Some people commented that they prefer holding the model in their hands as the proprioceptive feedback from hands can facilitate clinical judgment. By adding haptic/touching feedback to the visual feedback, human operators can perform significantly better in judging the shape of objects in both real and virtual environments [26,27,28]. More recent studies have found support for the cross-model interaction between the visual and haptic feedback loop, which suggest human users trust information presented through the multiple sensory feedback more than when presented through only the visual channel, such as from screen based or the virtual world [29, 30]. Cross-model interaction between visual and haptic feedback loops have been found from neurological and behavioural studies [29, 30]. The virtual model suspends the pathway for humans to collect information from their hands, which may be a secondary reason of why people make worse judgements when inspecting the virtual on-screen model when compared with the printed model.

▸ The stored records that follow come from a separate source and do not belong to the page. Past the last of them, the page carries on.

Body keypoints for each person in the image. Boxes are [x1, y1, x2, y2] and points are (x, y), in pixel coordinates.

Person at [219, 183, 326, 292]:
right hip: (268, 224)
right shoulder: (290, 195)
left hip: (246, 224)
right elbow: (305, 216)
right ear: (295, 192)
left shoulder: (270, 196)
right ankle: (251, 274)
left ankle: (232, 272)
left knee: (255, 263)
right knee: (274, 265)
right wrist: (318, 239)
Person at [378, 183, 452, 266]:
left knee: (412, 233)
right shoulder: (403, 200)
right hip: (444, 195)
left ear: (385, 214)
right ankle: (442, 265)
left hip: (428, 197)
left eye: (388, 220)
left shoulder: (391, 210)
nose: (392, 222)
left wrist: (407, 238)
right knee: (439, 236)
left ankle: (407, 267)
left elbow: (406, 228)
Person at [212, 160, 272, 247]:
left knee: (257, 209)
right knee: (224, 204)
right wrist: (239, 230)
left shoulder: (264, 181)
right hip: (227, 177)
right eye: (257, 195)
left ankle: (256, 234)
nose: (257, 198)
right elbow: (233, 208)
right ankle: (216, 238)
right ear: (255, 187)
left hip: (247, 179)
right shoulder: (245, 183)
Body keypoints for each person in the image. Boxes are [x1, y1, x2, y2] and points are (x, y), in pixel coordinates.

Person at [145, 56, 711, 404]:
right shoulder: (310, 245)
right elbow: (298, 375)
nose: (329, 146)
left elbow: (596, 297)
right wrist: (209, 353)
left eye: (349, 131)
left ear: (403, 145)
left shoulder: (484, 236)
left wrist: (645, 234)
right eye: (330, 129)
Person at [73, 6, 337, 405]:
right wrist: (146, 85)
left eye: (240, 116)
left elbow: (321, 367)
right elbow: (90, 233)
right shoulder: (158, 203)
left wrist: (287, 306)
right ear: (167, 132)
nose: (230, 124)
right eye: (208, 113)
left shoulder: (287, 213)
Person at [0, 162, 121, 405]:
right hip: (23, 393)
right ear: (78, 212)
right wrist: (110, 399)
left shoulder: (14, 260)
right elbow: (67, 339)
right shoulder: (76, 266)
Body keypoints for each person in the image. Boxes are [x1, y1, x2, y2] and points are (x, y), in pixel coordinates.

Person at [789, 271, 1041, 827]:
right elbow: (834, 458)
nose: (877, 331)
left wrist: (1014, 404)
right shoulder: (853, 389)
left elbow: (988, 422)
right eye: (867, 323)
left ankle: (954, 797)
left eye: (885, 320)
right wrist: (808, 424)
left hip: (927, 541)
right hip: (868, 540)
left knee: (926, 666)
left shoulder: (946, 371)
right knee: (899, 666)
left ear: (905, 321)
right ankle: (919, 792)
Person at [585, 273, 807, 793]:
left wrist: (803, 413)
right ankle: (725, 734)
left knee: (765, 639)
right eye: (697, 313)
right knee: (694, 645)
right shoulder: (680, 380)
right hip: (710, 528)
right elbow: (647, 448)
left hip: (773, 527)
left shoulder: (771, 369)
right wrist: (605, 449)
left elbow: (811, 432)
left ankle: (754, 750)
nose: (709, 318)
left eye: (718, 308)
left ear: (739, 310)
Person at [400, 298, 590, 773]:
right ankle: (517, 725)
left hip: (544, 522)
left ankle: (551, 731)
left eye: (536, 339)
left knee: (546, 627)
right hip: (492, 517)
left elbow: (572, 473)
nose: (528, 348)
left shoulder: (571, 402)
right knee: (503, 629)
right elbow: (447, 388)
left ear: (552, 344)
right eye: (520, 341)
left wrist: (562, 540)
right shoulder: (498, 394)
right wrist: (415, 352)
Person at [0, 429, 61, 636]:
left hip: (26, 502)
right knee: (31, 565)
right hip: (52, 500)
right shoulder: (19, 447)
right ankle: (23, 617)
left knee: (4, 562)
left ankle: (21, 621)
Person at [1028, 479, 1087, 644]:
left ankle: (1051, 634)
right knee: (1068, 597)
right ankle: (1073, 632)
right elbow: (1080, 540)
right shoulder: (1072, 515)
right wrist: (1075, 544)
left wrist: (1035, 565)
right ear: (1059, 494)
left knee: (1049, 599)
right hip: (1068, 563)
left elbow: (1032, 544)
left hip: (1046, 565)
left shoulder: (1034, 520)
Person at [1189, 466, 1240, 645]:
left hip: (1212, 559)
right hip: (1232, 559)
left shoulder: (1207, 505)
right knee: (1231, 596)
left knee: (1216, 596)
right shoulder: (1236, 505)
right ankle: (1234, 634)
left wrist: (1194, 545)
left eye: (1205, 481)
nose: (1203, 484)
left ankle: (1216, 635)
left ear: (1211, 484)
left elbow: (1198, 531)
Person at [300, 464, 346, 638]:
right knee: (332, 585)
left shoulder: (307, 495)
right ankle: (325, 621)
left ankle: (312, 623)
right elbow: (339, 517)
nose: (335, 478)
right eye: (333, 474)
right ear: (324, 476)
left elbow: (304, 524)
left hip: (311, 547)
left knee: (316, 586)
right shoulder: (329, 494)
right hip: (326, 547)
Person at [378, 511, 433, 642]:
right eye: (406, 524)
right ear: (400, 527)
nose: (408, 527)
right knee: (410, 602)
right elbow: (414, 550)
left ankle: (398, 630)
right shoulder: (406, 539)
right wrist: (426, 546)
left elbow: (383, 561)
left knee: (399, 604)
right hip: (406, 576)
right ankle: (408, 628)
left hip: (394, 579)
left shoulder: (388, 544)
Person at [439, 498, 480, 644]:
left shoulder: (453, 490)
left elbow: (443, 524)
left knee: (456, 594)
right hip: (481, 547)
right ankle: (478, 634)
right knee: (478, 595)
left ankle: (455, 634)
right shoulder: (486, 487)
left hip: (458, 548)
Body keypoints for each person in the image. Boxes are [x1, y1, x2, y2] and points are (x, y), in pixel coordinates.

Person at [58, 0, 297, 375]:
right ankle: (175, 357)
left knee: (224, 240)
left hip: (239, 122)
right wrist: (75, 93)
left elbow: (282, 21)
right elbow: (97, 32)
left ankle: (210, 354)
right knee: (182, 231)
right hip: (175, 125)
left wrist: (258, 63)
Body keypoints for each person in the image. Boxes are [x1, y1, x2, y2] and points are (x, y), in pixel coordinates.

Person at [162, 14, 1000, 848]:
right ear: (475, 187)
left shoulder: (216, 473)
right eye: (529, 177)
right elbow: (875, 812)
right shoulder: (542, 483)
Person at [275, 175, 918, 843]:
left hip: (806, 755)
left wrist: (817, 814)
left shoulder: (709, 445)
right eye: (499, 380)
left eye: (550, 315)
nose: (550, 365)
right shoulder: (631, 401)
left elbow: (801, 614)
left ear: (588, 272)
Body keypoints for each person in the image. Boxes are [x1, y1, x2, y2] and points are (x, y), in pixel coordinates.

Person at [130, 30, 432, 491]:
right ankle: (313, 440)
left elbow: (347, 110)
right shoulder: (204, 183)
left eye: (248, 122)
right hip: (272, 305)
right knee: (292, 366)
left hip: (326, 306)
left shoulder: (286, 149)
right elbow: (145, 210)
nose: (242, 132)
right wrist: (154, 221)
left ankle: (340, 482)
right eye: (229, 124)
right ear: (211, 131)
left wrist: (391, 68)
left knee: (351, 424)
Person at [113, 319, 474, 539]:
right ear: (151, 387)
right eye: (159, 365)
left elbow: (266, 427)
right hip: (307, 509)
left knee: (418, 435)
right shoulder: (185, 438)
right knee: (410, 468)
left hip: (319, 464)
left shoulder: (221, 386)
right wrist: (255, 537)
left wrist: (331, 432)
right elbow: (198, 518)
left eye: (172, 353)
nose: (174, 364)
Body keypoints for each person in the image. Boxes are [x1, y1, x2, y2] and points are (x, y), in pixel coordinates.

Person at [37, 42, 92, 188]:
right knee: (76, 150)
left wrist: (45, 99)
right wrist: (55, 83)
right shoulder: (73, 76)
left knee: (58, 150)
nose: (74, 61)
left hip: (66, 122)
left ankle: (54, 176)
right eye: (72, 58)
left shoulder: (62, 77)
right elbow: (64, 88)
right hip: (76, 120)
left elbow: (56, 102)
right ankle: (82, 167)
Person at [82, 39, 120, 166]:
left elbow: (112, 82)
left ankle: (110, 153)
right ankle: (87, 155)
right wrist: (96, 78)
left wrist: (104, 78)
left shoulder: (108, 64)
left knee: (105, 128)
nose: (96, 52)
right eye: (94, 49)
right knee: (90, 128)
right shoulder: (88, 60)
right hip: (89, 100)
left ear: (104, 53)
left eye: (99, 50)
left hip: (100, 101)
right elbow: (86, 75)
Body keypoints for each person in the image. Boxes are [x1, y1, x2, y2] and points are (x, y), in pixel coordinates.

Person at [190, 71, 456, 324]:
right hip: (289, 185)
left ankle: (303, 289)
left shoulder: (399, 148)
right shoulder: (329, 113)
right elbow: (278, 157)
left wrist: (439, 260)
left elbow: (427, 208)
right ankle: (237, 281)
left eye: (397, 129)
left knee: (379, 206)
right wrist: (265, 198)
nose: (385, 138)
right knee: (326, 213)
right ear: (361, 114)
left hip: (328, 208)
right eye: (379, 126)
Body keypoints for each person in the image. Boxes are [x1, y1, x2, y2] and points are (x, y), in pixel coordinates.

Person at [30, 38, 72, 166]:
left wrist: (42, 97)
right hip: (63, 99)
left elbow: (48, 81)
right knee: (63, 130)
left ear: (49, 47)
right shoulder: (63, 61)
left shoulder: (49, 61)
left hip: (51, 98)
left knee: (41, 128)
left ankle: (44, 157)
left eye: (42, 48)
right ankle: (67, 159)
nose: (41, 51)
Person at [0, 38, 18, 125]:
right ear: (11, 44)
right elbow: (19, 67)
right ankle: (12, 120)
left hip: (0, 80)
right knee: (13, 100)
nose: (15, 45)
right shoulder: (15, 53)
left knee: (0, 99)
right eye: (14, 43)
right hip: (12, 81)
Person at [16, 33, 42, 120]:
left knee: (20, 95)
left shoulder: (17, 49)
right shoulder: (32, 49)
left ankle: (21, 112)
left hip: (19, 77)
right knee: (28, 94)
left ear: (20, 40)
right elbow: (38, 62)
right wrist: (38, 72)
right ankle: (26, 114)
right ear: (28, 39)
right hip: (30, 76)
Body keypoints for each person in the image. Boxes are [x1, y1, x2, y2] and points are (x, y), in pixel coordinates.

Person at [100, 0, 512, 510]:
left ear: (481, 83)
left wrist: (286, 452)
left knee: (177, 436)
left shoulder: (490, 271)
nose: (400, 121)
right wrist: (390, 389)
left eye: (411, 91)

Having considered all these factors, we would like to endorse the value of making 3D printed models for enhancing simulation-based education program for training skills which requires multiple channels of sensory feedback, such as performing a surgical procedure. Having a 3D model in the hands of the young surgeon will facilitate their clinical judgement on the surgical anatomy. If possible, pre-surgical planning and rehearsal should be performed over the 3D printed model rather than only using virtual models.

We did not find any differences between inspecting the two different sides of the hip: one normal and the other abnormal. It seems the abnormality of the hip due to the DDH did not make our subjects display distinguishable behaviours while inspecting the models. We are not sure whether experienced pediatric orthopedic surgeons will perform differently than our subjects (undergraduate medical students). This can be an interesting point to pursue when we conduct the follow-up study.

In conclusion, results collected from controlled laboratory study endorsed the value of using printed 3D model over the virtual model on improving the clinical judgement of human subjects. Confidence in the information collected from the physical world and the cross-model sensor integration may account for such a result favouring the printed model in visual detection tasks. Further studies will be needed to examine how experienced surgeons may respond differently from novices while using the printed model for surgical planning.